Reconciliation

I need a better word than reconciliation.

It’s become a loaded term, a political term, an undesirable term. To many, it means appeasement to an oppressor or abuser. It means to relinquish any demands for justice for atrocities committed. It’s not a word most people want to think about during the heat of conflict or in the immediate aftermath of such.

What reconciliation is supposed to mean is peacefully co-existing with those with whom you have been in conflict, and laying those conflicts aside. It is an acceptance of the past, without agreeing with it, and a mutual understanding that, in the future, there will be reciprocated respect and cooperation.

Even when one group militarily defeats another, many of us expect reconciliation, as happened with the Allies and Axis countries after World War II (a war many believe was caused because of the lack of reconciliation and, rather, the focus on punishment, after World War I). Isn’t reconciliation the 21st Century goal for every conflict now, whether in the Middle East or Ferguson, Missouri? Yet, to say the word in regard to the eventual resolution of conflict – and all conflict must resolve at some point, even if only because one runs out of ammunition and funding – can produce immediate resistance, an utter dismissal of the idea. You don’t get a too soon! response, you get a NEVER response.

But what is the alternative to resolutionI don’t think there is one. At least not one we can live with.

The Institute for Justice and Reconciliation (IJR) is a non-governmental organization and think tank in South Africa. It was forged out of the country’s now legendary Truth and Reconciliation process in 2000. It’s allowed South Africa to move forward in a way I never dreamed I would see in my lifetime. South Africa has so, so far to go, so many massive challenges, many of which make my stomach churn. Yet… what would have been the alternative to attempting even this incomplete reconciliation?

Reconciliation is an ongoing process. For many countries – for many individual people, for just their own daily relationships – it’s a never-ending process. It’s a constant struggle. Rarely do you hear of a person that has completely reconciled with an abuser or oppressor, with someone that has done a grave injustice to that person. Rarely do you hear of two formerly-warring factions, or two populations – one the oppressor, one the oppressed – that have achieved complete reconciliation. You hear that they are still struggling, still debating, still trying to respect and understand, still bristling at the lack of respect and understanding. But even just that ongoing process, that struggle – isn’t that what we should strive to reach after every conflict, whether its a civil war, a war between two countries, or a divorce following a horrific marriage?

I need a better word than reconciliation.

Further reading:

From Resolution to Reconciliation in Postconflict Societies, by Daniel Bar-Tal, in World Politics Review (you get the full article for free if you’ve never visited the site before, so be sure to download it and read it offline, because after a few days, it goes away and asks for a subscription – and if I could afford to subscribe, I would).

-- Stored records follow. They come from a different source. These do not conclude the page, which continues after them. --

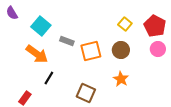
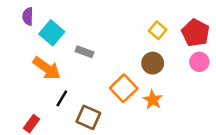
purple semicircle: (12, 13) -> (28, 16), moved, turned 32
orange square: (91, 51) -> (124, 88), moved, turned -30
brown square: (86, 93) -> (88, 117), moved

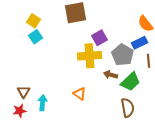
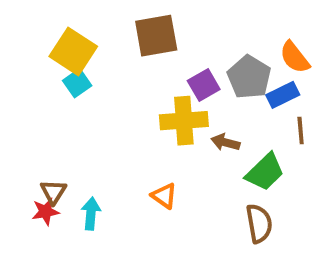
yellow square: (34, 21) -> (73, 51), size x1.6
gray pentagon: (122, 55) -> (249, 77), moved
brown arrow: (110, 75) -> (225, 142), moved
red star: (20, 111) -> (45, 212), moved

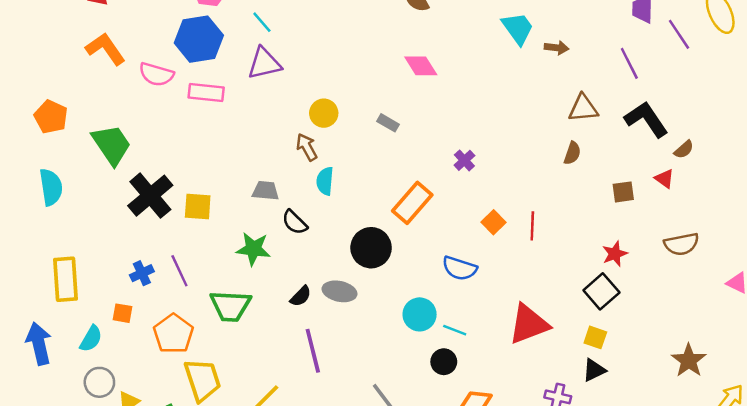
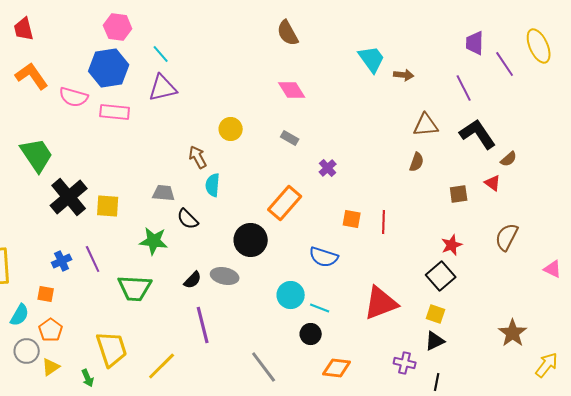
yellow circle: (324, 113) -> (231, 129), moved
gray rectangle: (388, 123) -> (290, 138), moved
orange square: (493, 222) -> (352, 219), turned -36
brown semicircle: (681, 244) -> (507, 237), turned 128
orange pentagon: (173, 334) -> (51, 330), moved, size x0.7

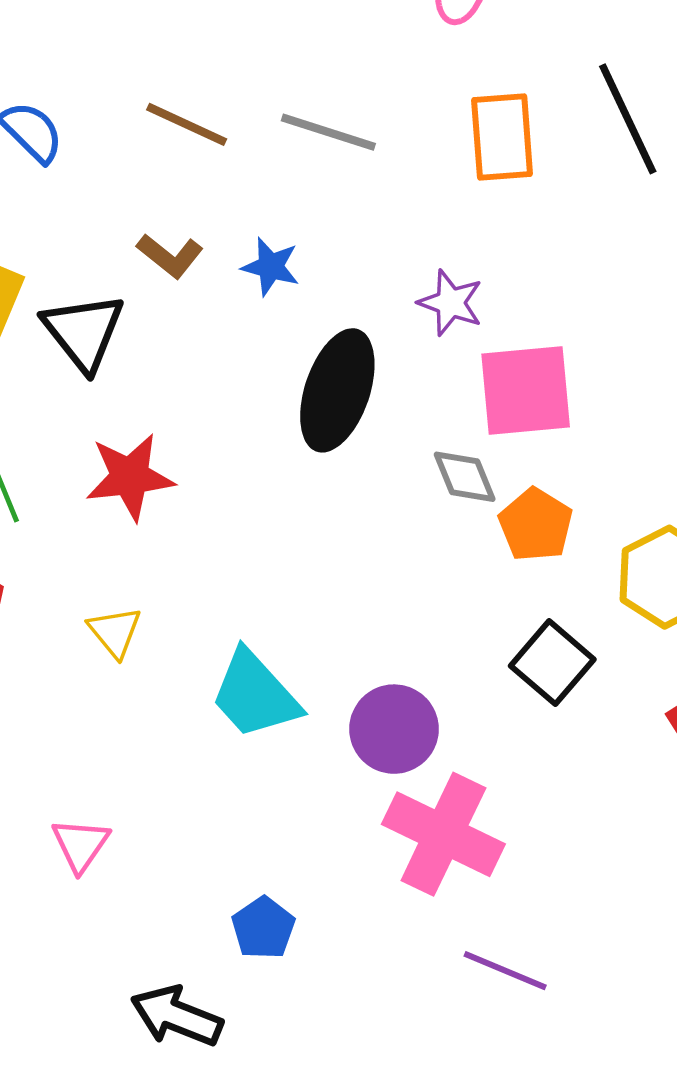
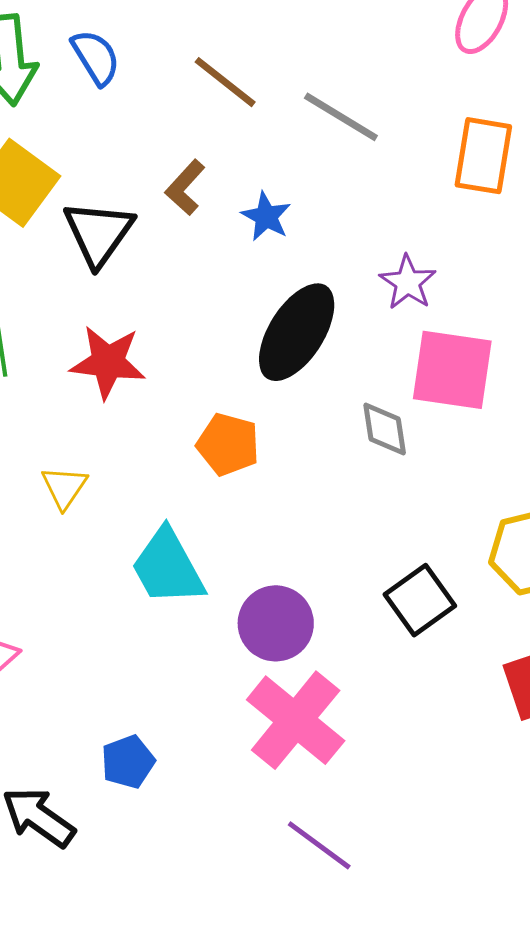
brown L-shape: (170, 256) -> (185, 187), turned 80
orange pentagon: (536, 525) -> (228, 444), moved, turned -30

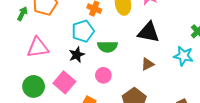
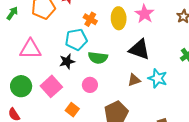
green arrow: (22, 14) -> (12, 13), moved
cyan star: (183, 56) -> (158, 78), moved

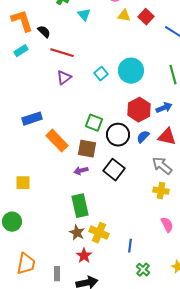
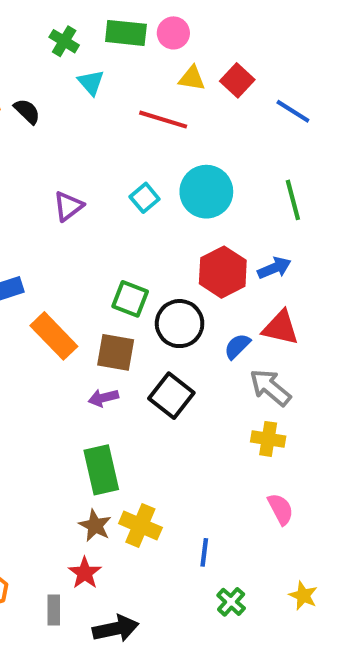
cyan triangle: (84, 15) -> (91, 82), moved
red line: (62, 53) -> (163, 120), moved
blue semicircle: (143, 137) -> (237, 346), moved
red star: (84, 256) -> (85, 573), moved

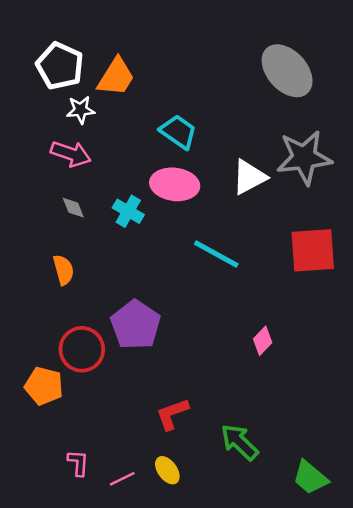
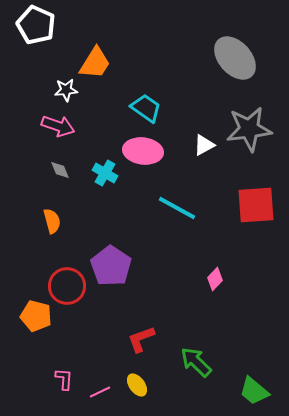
white pentagon: (60, 66) -> (36, 25), moved
white triangle: (249, 177) -> (204, 145), size x0.7

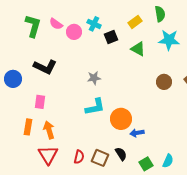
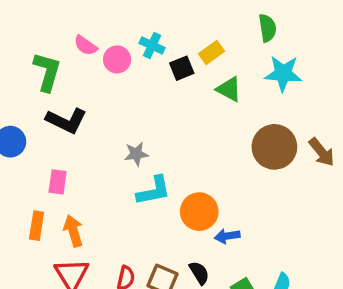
yellow rectangle: (135, 22) -> (211, 52), moved
green L-shape: (33, 26) -> (47, 72), moved
gray star: (94, 78) -> (136, 154), moved
brown circle: (164, 82) -> (274, 147), size x1.6

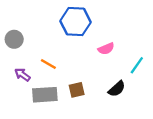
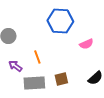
orange line: (48, 64) -> (37, 57), turned 40

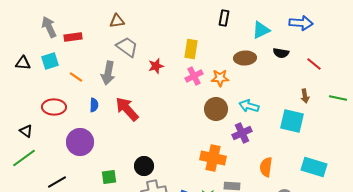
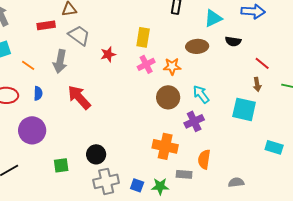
red rectangle: (73, 37) -> (46, 25), moved
red line: (314, 64) -> (262, 63), moved
blue semicircle: (94, 105) -> (38, 93), moved
cyan arrow: (249, 106) -> (201, 94), turned 36
orange semicircle: (266, 167) -> (204, 159), moved
cyan rectangle: (314, 167) -> (274, 147), moved, size x0.7

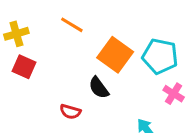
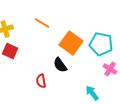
red semicircle: (70, 112) -> (41, 81), turned 64

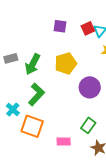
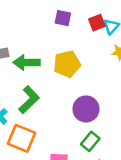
green arrow: (33, 64) -> (27, 63), turned 60
purple circle: (90, 87) -> (86, 109), moved

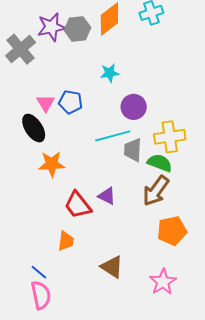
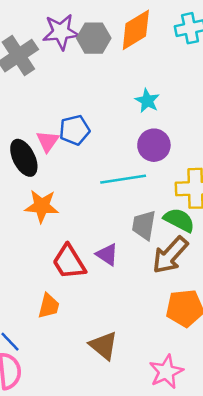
cyan star: (110, 73) -> (147, 101), moved, turned 30
blue pentagon: (71, 102) -> (75, 130), turned -30
pink triangle: (46, 103) -> (48, 141), moved
gray trapezoid: (133, 150) -> (144, 225), moved

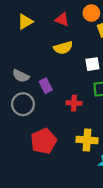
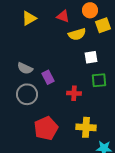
yellow semicircle: (63, 48) -> (77, 34), moved

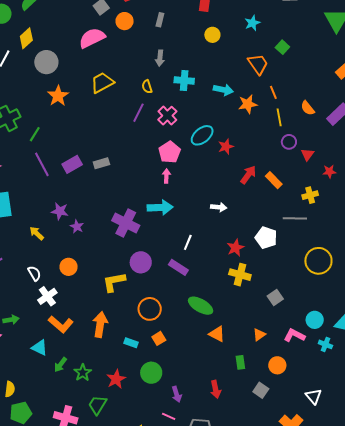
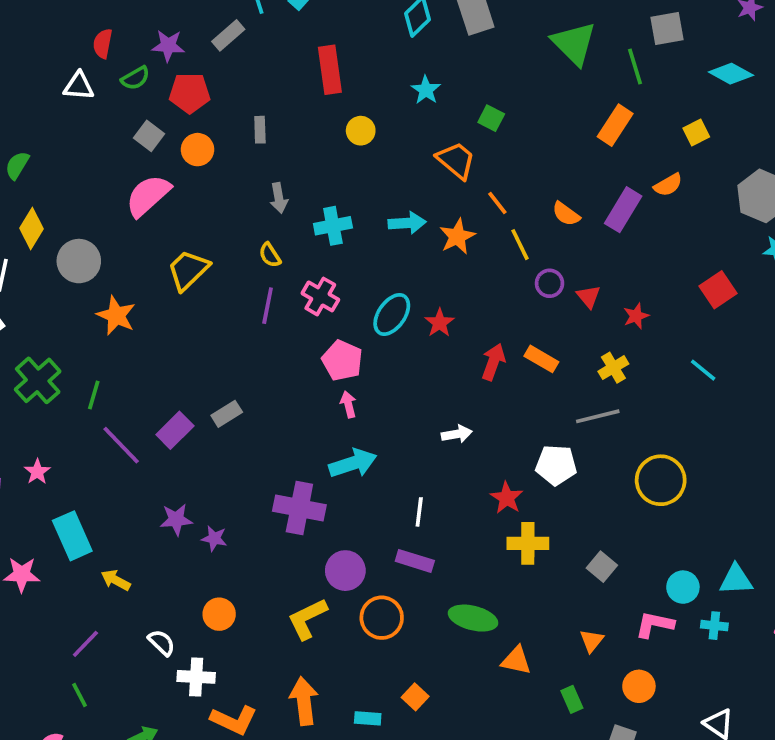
yellow arrow: (37, 233) -> (116, 580), moved
white cross: (47, 296) -> (196, 677), turned -36
orange circle: (150, 309) -> (382, 618), moved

Reconciliation After Violent Conflict: A Handbook, from the International Institute for Democracy and Electoral Assistance 2003, available from the United Nations web site.

One thought on “Reconciliation

  1. cheshmak

    ‘transformation’ as in conflict transformation because ultimately going from conflict to peace requires the transformation of conditions that brought about the conflict in the first place, and more importantly, transformation of the heart.